Certainly the dreams were triggered by my fear of losing him, which surprised me with its intensity. I'd never really experienced jealousy with any of the boyfriends I had prior to marriage. Egotistic, perhaps, but I figured that if they were dumb enough to go after another woman, then most likely they were dumber than I was prepared to overlook anyway. Other girls might flirt with my boyfriends, but my boyfriends never strayed.

Adam strayed. He strayed so much that you could say he had Marital Alzheimer's. He loved to flirt and chase, and women just didn't seem able to try to escape. Hell, I understand that. Look at me, I didn't, either. He would just start chatting to some poor bitch and there she would be, gazing at him like he was their hero and getting lost in the play of the long golden lashes above his blue, blue eyes. The first time I caught him doing that was with the front desk secretary at my job at Houston's, when he came to pick me up at work. I stood in the door of my office and watched them, a spiralling sinking knot falling from my throat into the pit of my stomach. He was enjoying her regard so much that he was sparkling like champagne. I was about to turn around and go back into my office when he looked up and saw me, and gave me a big, brilliant smile.

So I went with him, trying to look happy and married, married, married! in front of the secretary, who fiddled with her stupid hair and called, "Bye-bye, kids." But after we got in the car and began to head home, conversation wasn't coming to me, and Adam asked me what was wrong, his head tilted to one side so that I would see that he was cute.

"Why were you flirting with Jackie?"

"I wasn't, I was just passing the time. She's nice."

"Personally, I think she got that job sucking up to the boss, and I don't think she's nice ... and I guess I just felt like ... like you forgot I was there or something."

"You were jealous!" he seemed pleased, as if I had given him a gift. "Don't worry," he smiled winningly at me. "You're the one with the ring, right?" And waggled his left hand at me. He put that one back on the steering wheel and took my left hand with his right. "See? We match."

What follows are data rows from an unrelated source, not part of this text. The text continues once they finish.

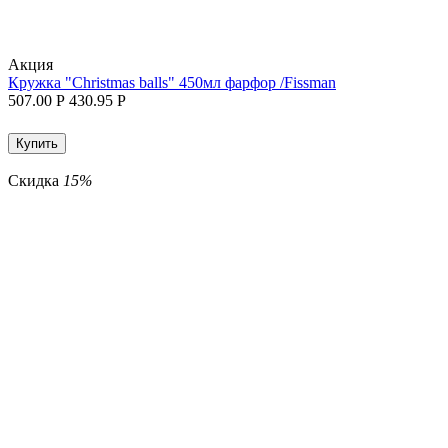
Aкция
Кружка "Christmas balls" 450мл фарфор /Fissman
507.00
Р
430.95
Р
Купить
Скидка
15%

Perhaps my jealousy was a gift to him, but to me it was, as they say, a green-eyed monster. I didn't like the feeling, the blinding anger of it, the sinking hopelessness of it, the burning shame of having to admit to myself that my mother had been right about him. And that's no doubt why my nightmares were set off again, for my life for the next four years would be haunted by Adam's infidelity, and the only place I could battle the feelings was in my dreams.


***


Now Adam was gone, and my father was gone, and my mother's house had taken on a nightmarish cast in the light of day. Like the slow-motion futile attempts at escape in a dream, I tried to tell myself that grief is natural, and that shock is a way of coping with loss, but I was still so afraid of the desperate emptiness in my mother's eyes.